Одна большая разница между этими двумя зверствами состоит в том, что в 1631 г. резня в Магдебурге вызвала содрогание от ужаса во всем христианском мире, в то время как в 1943 г. бойня в Гамбурге была воспринята с возгласами радости в Англии, так же как разрушение Ковентри в 1940 г. было принято в Германии. (Правда, масштабы несопоставимы. В Ковентри погибло (за 1940–1942 гг., 41 налет) 1236 чел., а в Гамбурге только 25 июля – 3 августа (операция «Гоморра») было убито свыше 50 тыс. чел. и ок. 200 тыс. ранено. – Ред.)
В Тридцатилетней войне, когда Густаву II Адольфу (р. 1594 – убит в 1632 г., шведский король в 1611–1632 гг.) предложили разрушить герцогский дворец в Мюнхене, он не только с возмущением отверг этот совет, но и принял особые меры ради защиты этого сооружения. В 1944 г. этот дворец стал грудой развалин.

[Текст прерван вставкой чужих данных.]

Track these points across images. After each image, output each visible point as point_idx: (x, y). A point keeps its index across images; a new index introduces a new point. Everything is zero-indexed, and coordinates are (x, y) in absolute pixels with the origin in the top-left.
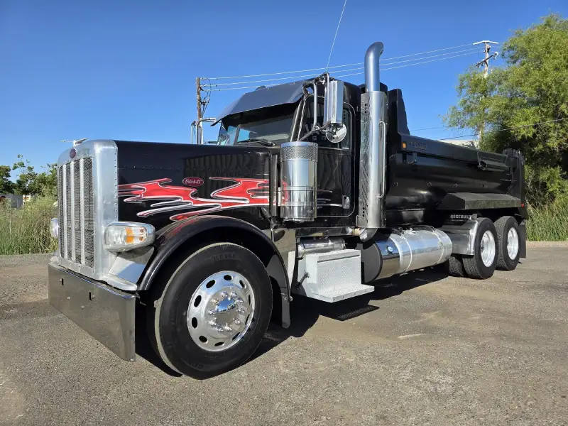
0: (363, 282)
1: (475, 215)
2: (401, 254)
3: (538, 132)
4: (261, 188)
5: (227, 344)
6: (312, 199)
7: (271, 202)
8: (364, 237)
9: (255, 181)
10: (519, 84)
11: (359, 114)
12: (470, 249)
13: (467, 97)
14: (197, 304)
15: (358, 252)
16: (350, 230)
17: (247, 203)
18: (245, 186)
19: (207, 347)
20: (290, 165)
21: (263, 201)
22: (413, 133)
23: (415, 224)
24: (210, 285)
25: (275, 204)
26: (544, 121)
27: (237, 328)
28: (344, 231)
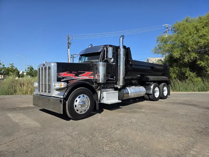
0: (119, 100)
1: (153, 82)
2: (129, 93)
3: (181, 56)
4: (91, 74)
5: (83, 112)
6: (105, 77)
7: (94, 78)
8: (119, 87)
9: (90, 72)
10: (175, 40)
11: (118, 54)
12: (151, 92)
13: (160, 44)
14: (76, 102)
15: (117, 91)
16: (115, 86)
17: (88, 78)
18: (87, 73)
19: (79, 112)
20: (99, 68)
21: (92, 77)
22: (133, 59)
23: (135, 85)
24: (79, 97)
25: (95, 78)
26: (183, 52)
27: (85, 108)
28: (114, 86)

Почему я свел эти несколько событий во введении к книге об оружии? Потому что, если мы вдумаемся, именно изобретательный гений человека опустил значение моральных ценностей. От копья и стрелы до бомбардировщика «Суперкрепость» и боеголовок ракет – страсть к уничтожению поначалу медленно, а затем с ужасной скоростью захватывала человека.

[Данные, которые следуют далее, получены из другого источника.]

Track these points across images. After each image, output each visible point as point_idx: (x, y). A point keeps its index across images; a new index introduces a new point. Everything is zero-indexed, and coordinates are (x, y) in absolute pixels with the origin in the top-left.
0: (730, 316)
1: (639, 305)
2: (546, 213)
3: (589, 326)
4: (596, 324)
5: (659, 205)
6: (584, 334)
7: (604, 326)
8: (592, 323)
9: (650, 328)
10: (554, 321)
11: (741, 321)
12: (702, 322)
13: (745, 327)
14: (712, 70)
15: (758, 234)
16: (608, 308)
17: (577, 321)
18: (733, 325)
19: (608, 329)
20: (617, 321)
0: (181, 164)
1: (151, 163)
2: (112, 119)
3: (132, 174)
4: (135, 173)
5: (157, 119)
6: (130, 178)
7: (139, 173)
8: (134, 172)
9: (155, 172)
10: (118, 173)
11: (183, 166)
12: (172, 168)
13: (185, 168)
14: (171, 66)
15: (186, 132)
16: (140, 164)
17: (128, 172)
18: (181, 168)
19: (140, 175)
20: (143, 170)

С первого кремневого топора и изогнутого лука она переродилась в чудовище Франкенштейна, последующую изобретательность, которая уничтожает результаты труда самого человека, его культуру, его цивилизацию, прошлое, настоящее и будущее.
Машины, порожденные разумом человека, из-за человеческого преклонения перед ними превратили самого человека в часть механической системы. Машины нахлынули на нас, и почти каждая является потенциальным орудием войны. Мы восхищаемся подвижностью, мощью и точностью машин, а также теми вещами, которые они нам дают, и доходами, которые мы обретаем с их помощью. И все же до сих пор не изучено, как машины и механизмы влияют на нас, живых существ. Воистину было сказано, что «мы оказались в лабиринте машин» и что в результате утратили понимание места человека в этой вселенной.
В этой книге я не ставил цель решить грандиозную проблему «демеханизации» человека, – хотел лишь исследовать вопросы, проблемы, с которыми борется человек, и как сквозь века эти вопросы влияли на историю.
Правильно это или нет, но я не верю в то, что война может быть исключена из человеческой практики, потому что это неотъемлемая часть жизни; ибо жизнь в своем широчайшем смысле есть перемещающийся результат разрушительных и созидательных качеств. И поэтому я не верю, что можно ограничить человеческую изобретательность, и, как следствие, все запреты на разработку оружия окажутся бесполезными. Во что я верю, так это в то, что войну можно ограничить, потому что история явно демонстрирует, что обычно так и бывает. И все-таки я считаю, что человек настолько слеп в своих собственных интересах, что он никогда не станет ограничивать войны до тех пор, пока возможная катастрофа не станет настолько громадной, что будет угрожать неизбежным уничтожением всего и всех.